ACTIVITY: Check each line of the entries for "Association" and report the ones that have it.

______________________________

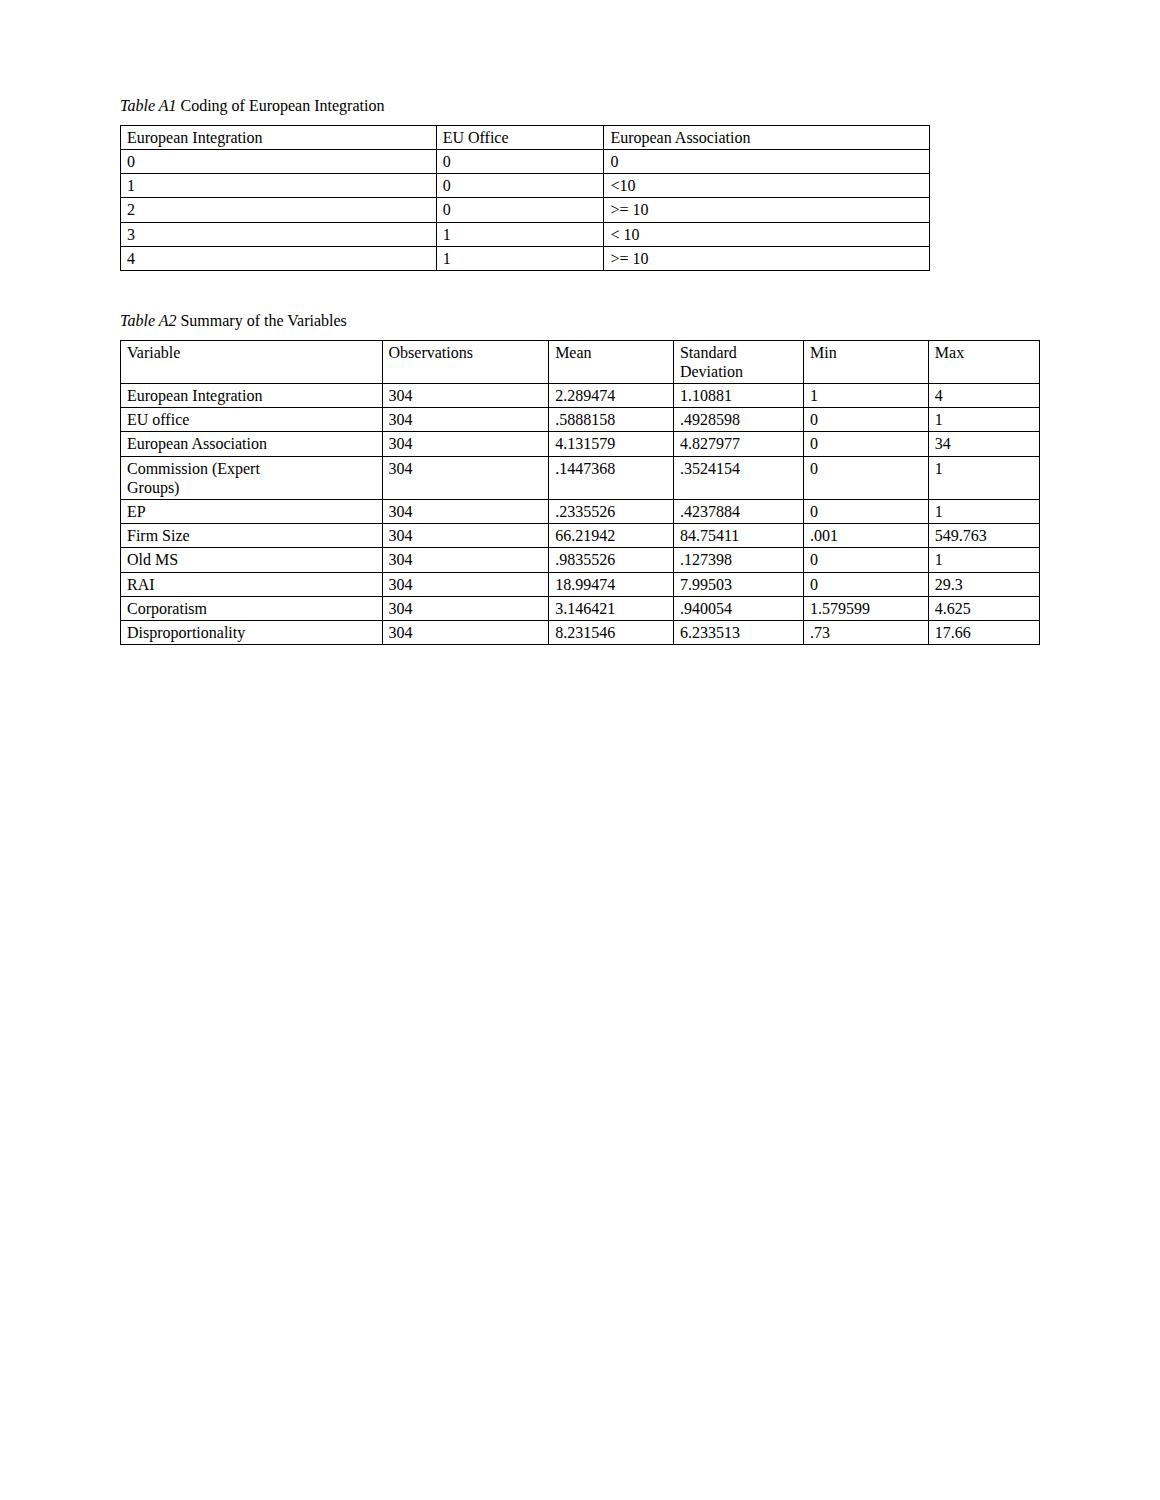Table A1 Coding of European Integration
| European Integration | EU Office | European Association |
| --- | --- | --- |
| 0 | 0 | 0 |
| 1 | 0 | <10 |
| 2 | 0 | >= 10 |
| 3 | 1 | < 10 |
| 4 | 1 | >= 10 |
Table A2 Summary of the Variables
| Variable | Observations | Mean | Standard Deviation | Min | Max |
| --- | --- | --- | --- | --- | --- |
| European Integration | 304 | 2.289474 | 1.10881 | 1 | 4 |
| EU office | 304 | .5888158 | .4928598 | 0 | 1 |
| European Association | 304 | 4.131579 | 4.827977 | 0 | 34 |
| Commission (Expert Groups) | 304 | .1447368 | .3524154 | 0 | 1 |
| EP | 304 | .2335526 | .4237884 | 0 | 1 |
| Firm Size | 304 | 66.21942 | 84.75411 | .001 | 549.763 |
| Old MS | 304 | .9835526 | .127398 | 0 | 1 |
| RAI | 304 | 18.99474 | 7.99503 | 0 | 29.3 |
| Corporatism | 304 | 3.146421 | .940054 | 1.579599 | 4.625 |
| Disproportionality | 304 | 8.231546 | 6.233513 | .73 | 17.66 |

______________________________

ANSWER SPACE:
| European Integration | EU Office | European Association |
| European Association | 304 | 4.131579 | 4.827977 | 0 | 34 |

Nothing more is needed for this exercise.